Willison’s sandbox is a coding agent’s filesystem. He has Claude Code (or similar) with shell access on a machine he controls. The sandbox is the agent harness plus whatever Docker isolation he adds for risky operations. The tools are CLIs installed on his own machine. In this world, MCP is pure overhead. The CLIs are already there, the model knows how to call --help, and token-expensive tool schemas buy nothing.

Cloudflare’s sandbox is a V8 isolate running on their edge. Their tools are 2,500 API endpoints that exist whether or not an agent is calling them.
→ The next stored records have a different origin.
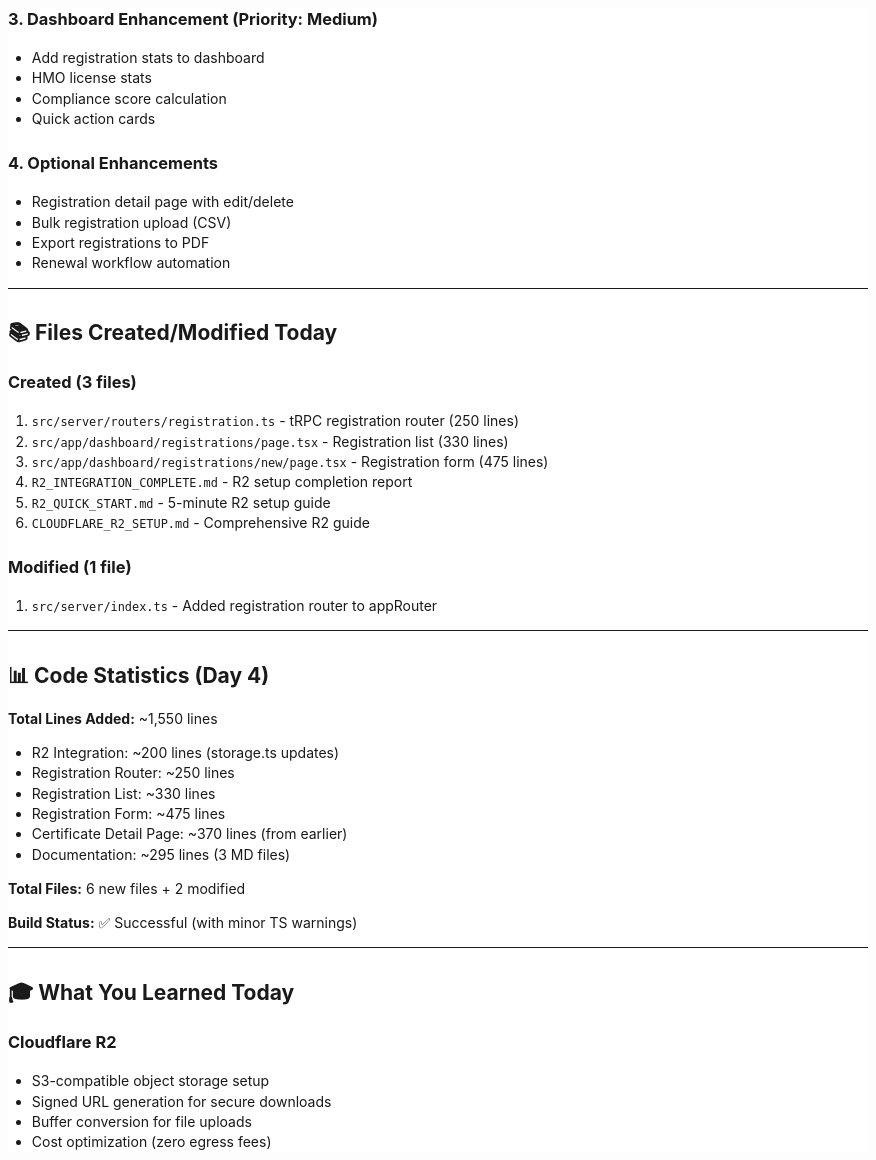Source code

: ### 3. Dashboard Enhancement (Priority: Medium)
- Add registration stats to dashboard
- HMO license stats
- Compliance score calculation
- Quick action cards

### 4. Optional Enhancements
- Registration detail page with edit/delete
- Bulk registration upload (CSV)
- Export registrations to PDF
- Renewal workflow automation

---

## 📚 Files Created/Modified Today

### Created (3 files)
1. `src/server/routers/registration.ts` - tRPC registration router (250 lines)
2. `src/app/dashboard/registrations/page.tsx` - Registration list (330 lines)
3. `src/app/dashboard/registrations/new/page.tsx` - Registration form (475 lines)
4. `R2_INTEGRATION_COMPLETE.md` - R2 setup completion report
5. `R2_QUICK_START.md` - 5-minute R2 setup guide
6. `CLOUDFLARE_R2_SETUP.md` - Comprehensive R2 guide

### Modified (1 file)
1. `src/server/index.ts` - Added registration router to appRouter

---

## 📊 Code Statistics (Day 4)

**Total Lines Added:** ~1,550 lines
- R2 Integration: ~200 lines (storage.ts updates)
- Registration Router: ~250 lines
- Registration List: ~330 lines
- Registration Form: ~475 lines
- Certificate Detail Page: ~370 lines (from earlier)
- Documentation: ~295 lines (3 MD files)

**Total Files:** 6 new files + 2 modified

**Build Status:** ✅ Successful (with minor TS warnings)

---

## 🎓 What You Learned Today

### Cloudflare R2
- S3-compatible object storage setup
- Signed URL generation for secure downloads
- Buffer conversion for file uploads
- Cost optimization (zero egress fees)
They are not going to install 2,500 CLIs on every user’s machine. They need something that ships with an OpenAPI spec and can run the agent’s code close to the API. A Dynamic Worker isolate — no filesystem, no environment variables, no outbound fetch unless explicitly allowed — is the right shape for that.

Neither is wrong. They are solving different problems.
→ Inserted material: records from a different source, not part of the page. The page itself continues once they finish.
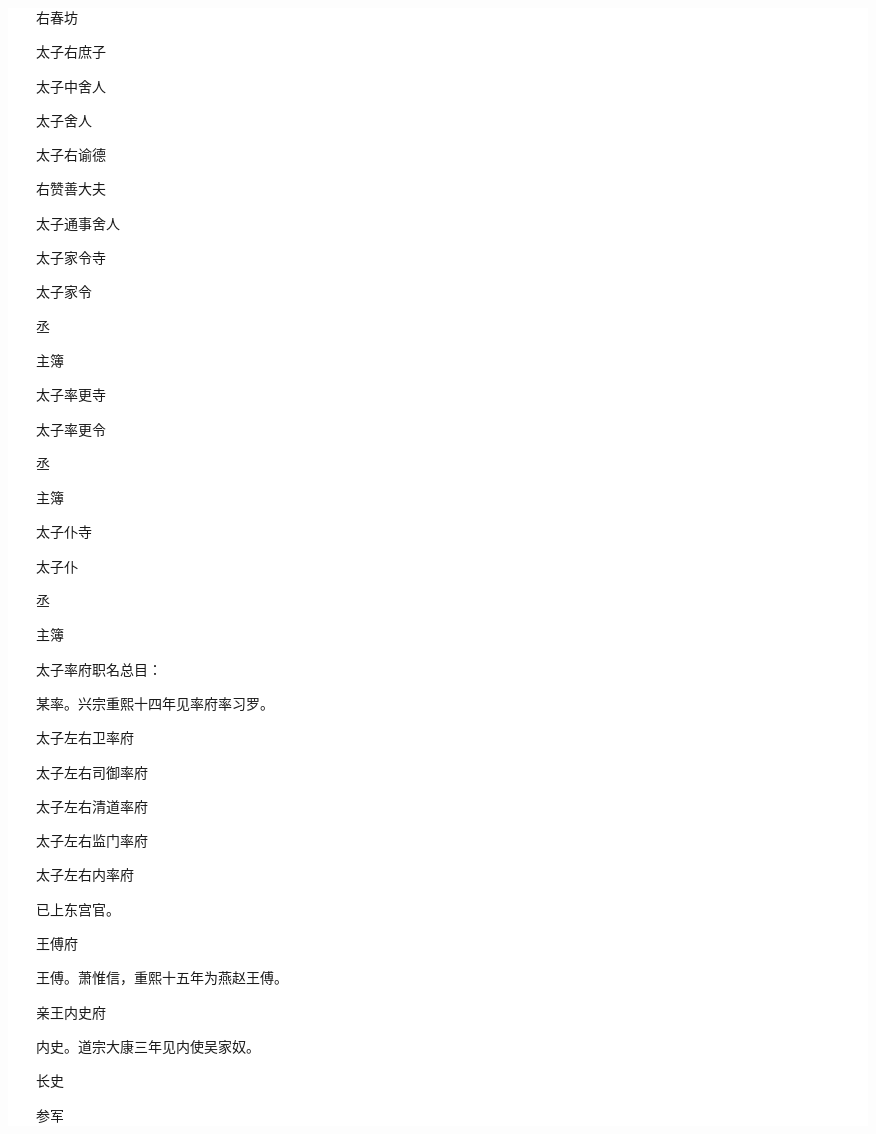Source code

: 　　右春坊

　　太子右庶子

　　太子中舍人

　　太子舍人

　　太子右谕德

　　右赞善大夫

　　太子通事舍人

　　太子家令寺

　　太子家令

　　丞

　　主簿

　　太子率更寺

　　太子率更令

　　丞

　　主簿

　　太子仆寺

　　太子仆

　　丞

　　主簿

　　太子率府职名总目：

　　某率。兴宗重熙十四年见率府率习罗。

　　太子左右卫率府

　　太子左右司御率府

　　太子左右清道率府

　　太子左右监门率府

　　太子左右内率府

　　已上东宫官。

　　王傅府

　　王傅。萧惟信，重熙十五年为燕赵王傅。

　　亲王内史府

　　内史。道宗大康三年见内使吴家奴。

　　长史

　　参军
Three shapes, three criteria

Generalise this and you get three viable architectures for agent tool-use in 2026.

Agent-local CLI inventory. The agent runs on a machine it trusts. Tools are binaries on PATH. Discovery happens via --help. This is Willison’s world, and it is also the right answer for any individual developer or small team with direct machine access.

Server-side code mode. The tool owner runs a sandbox and exposes two meta-tools — search and execute. The agent writes code against a typed API, the server runs it, only the result crosses back. This is Cloudflare’s pattern, and Block’s Goose already implements a client-side variant. Anthropic’s SDK has “Programmatic Tool Calling” doing the same thing.

Hosted sandbox with curated tools. A third party provides a sandboxed Linux container with pre-installed CLIs that wrap approved APIs. The agent is given shell access inside the sandbox only. Everything is logged, network egress is whitelisted, credentials are short-lived. This is E2B, Modal, AWS Bedrock AgentCore, Agent-Infra’s AIO Sandbox, and the architecture any regulated enterprise will actually land on.

The decision criterion for each is clean.

  • Agent runs locally on a machine you control → CLI inventory.
  • You are a service provider with a large API surface → server-side code mode.
  • Agent runs for users who cannot be given a shell (compliance, multi-tenant, untrusted code) → hosted sandbox.

Where this leaves MCP the protocol

MCP still has a job. All three architectures above can use MCP as the transport — the thing the agent talks to. Cloudflare’s code-mode server is itself an MCP server. E2B has MCP adapters. CLI-first setups still use MCP for the handful of tools that genuinely benefit from it, like persistent browser sessions or complex multi-step workflows.

What does not survive is the default from 2025: wrap everything in MCP, expose hundreds of tools upfront, trust that context windows will grow fast enough. GitHub’s official MCP server consuming tens of thousands of tokens before the agent does anything is the shape people are retreating from.

The pattern replacing it in every case is progressive disclosure. Tools exist on disk or behind a search function. The agent discovers them when needed. The context window only sees what is relevant to the current task. Willison’s CLIs do this via --help. Cloudflare does it via search(). Hosted sandboxes do it via filesystem navigation. Claude Skills do it via frontmatter scanning.

It is the same idea reached from four directions, and it is the bet to make.

For enterprises specifically

If you are standing up agent infrastructure inside a regulated institution — a bank, a hospital, a government department — and someone hands you “just install these MCP servers,” you now have grounds to push back. The right shape is almost certainly a hosted sandbox with a curated CLI inventory wrapping your approved internal APIs. It gives you audit trails that are already native to Linux, identity scoping via short-lived credentials, network isolation via VPC rules, and change control via standard CI/CD. None of which requires a new threat model, and all of which your security team already understands.

The twelve-month forecast I would bet on: MCP survives as the glue between agents and tools. Almost no enterprise directly exposes more than a handful of tools over raw MCP. The rest live behind either a code-mode gateway or a sandbox runtime. The teams that built on sand in 2025 will be migrating in 2026.